# Separating variables - Wave Eqn

• May 23rd 2011, 05:15 PM
Miika89
Separating variables - Wave Eqn
[IMG]file:///F:/Users/Miika/AppData/Local/Temp/moz-screenshot-1.png[/IMG]Hi,

In the question below I dont understand where the e^(-kt) comes from? In general when I have been using laplace and fourier transforms the answers are in the form 4/(n^3)*(Pi^3) before the series and not an exponential. Any help on how e^(-kt) is derived would be much appriciated.

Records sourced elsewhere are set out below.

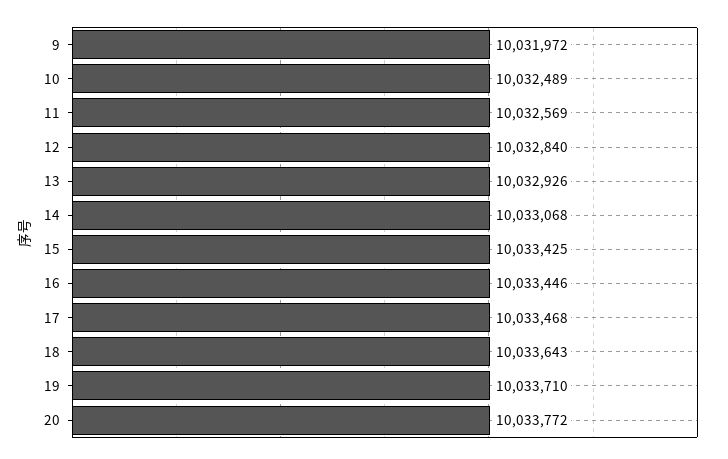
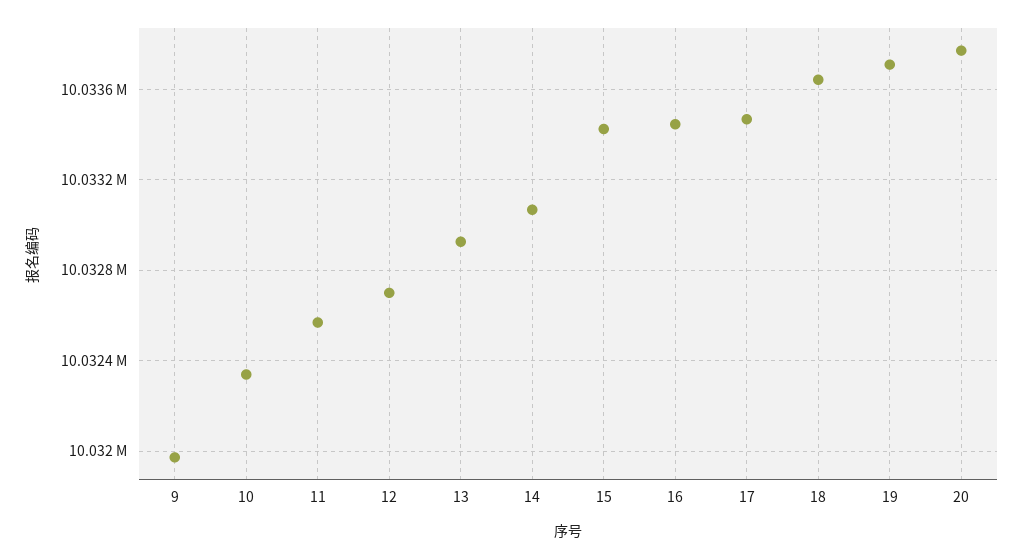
  {
    "9": 10031972,
-   "10": 10032489,
+   "10": 10032350,
    "11": 10032569,
-   "12": 10032840,
+   "12": 10032700,
    "13": 10032926,
    "14": 10033068,
    "15": 10033425,
    "16": 10033446,
    "17": 10033468,
    "18": 10033643,
    "19": 10033710,
    "20": 10033772
  }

http://i114.photobucket.com/albums/n...ika89/wave.jpg
• May 23rd 2011, 06:03 PM
TheEmptySet
When you separate the equations you should get

$X\ddot{T}+2kX\dot{T}=c^2X''T \iff \frac{\ddot{T}+2k\dot{T}}{c^2T}=\frac{X''}{X}=-\lambda^2$

So solving the t equation gives

$\ddot{T}+2k\dot{T}+c^2\lambda^2=0$

This is a 2nd order ODE with constant coefficients this gives

$m^2+2km=-c^2\lambda^2 \iff (m+k)^2=k^2-c^2\lambda^2 \iff m=-k \pm \sqrt{k^2-c^2\lambda^2}$

So the solutions are

$T(t)=e^{-kt}(c_1\cos([\sqrt{k^2-c^2\lambda^2}]t)+c_2\sin([\sqrt{k^2-c^2\lambda^2}]t))$

If

$k^2-c^2\lambda^2 < 0$
• May 23rd 2011, 06:43 PM
Miika89

In my notes it states that the wave eqn uses the form T = Acos(m) + Bsin(m) and not T = Ae^(m) + Be^(-m). Is the above question a combination of both?
• May 23rd 2011, 07:33 PM
TheEmptySet
Quote:

Originally Posted by Miika89

In my notes it states that the wave eqn uses the form T = Acos(m) + Bsin(m) and not T = Ae^(m) + Be^(-m). Is the above question a combination of both?

Your notation is hard to read. You have not written your independent variables. When you say the wave equation do you mean with no damping term?
The addition of other terms and derivatives will change the form of the solution.
• May 23rd 2011, 11:06 PM
Miika89
Yes, with no damping term. You answered my question with your final sentence thank you.